# AAE Max Stealth Vanes for 3D Arrows?



## Arrowslinger41 (Feb 11, 2005)

Recently bought a pack of the AAE Max Stealth vanes for my hunting arrows but I was wondering if anyone uses them on their 3D shafts? I'm planning on shooting a GT X-Cutter's this year. What's everybody's thoughts on these vanes?


----------



## Planner (Jan 31, 2016)

Great vanes, give them a go.











Sent from my iPad using Tapatalk


----------



## Planner (Jan 31, 2016)

Pink and black Maximas will be my 3D arrow this year. 

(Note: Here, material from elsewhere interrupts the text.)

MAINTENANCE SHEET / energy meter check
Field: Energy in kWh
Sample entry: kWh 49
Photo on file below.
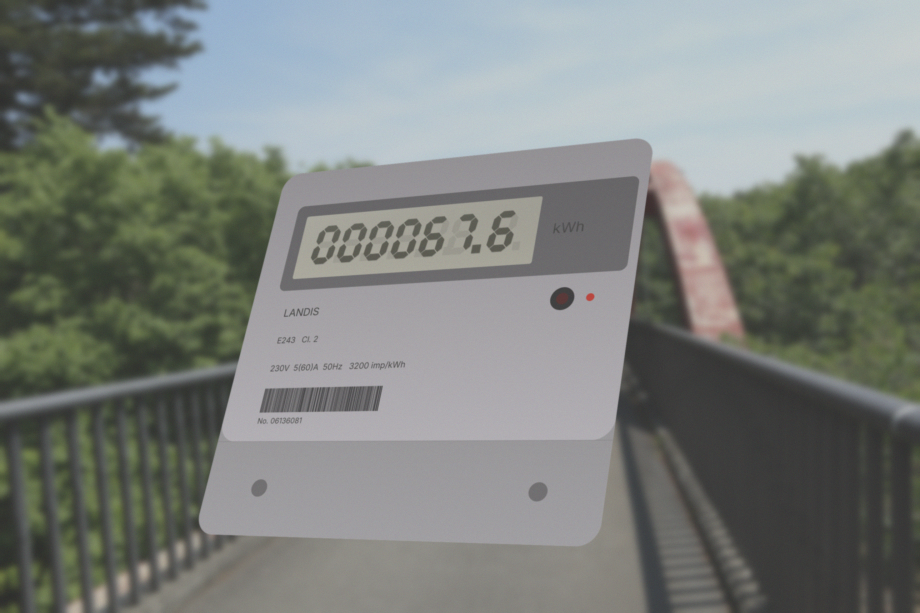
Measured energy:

Sent from my iPad using Tapatalk


----------



## TN ARCHER (Jan 31, 2007)

I have used the EP 23's on my X cutters for a long time. Best vane and arrow combo I've ever used for 3-D. But.... I may have to give these Max stealth vanes a try!


----------



## XToppX (Feb 21, 2018)

I'll be running the max stealth vanes on the xcutters this year for 3d.im very excited to get on the course to try them out my self!


----------



## TN ARCHER (Jan 31, 2007)

Yep.... been running the AAE Max Stealth vanes for a few weeks now on my x-cutters and really like a lot. I recommend them for sure!


----------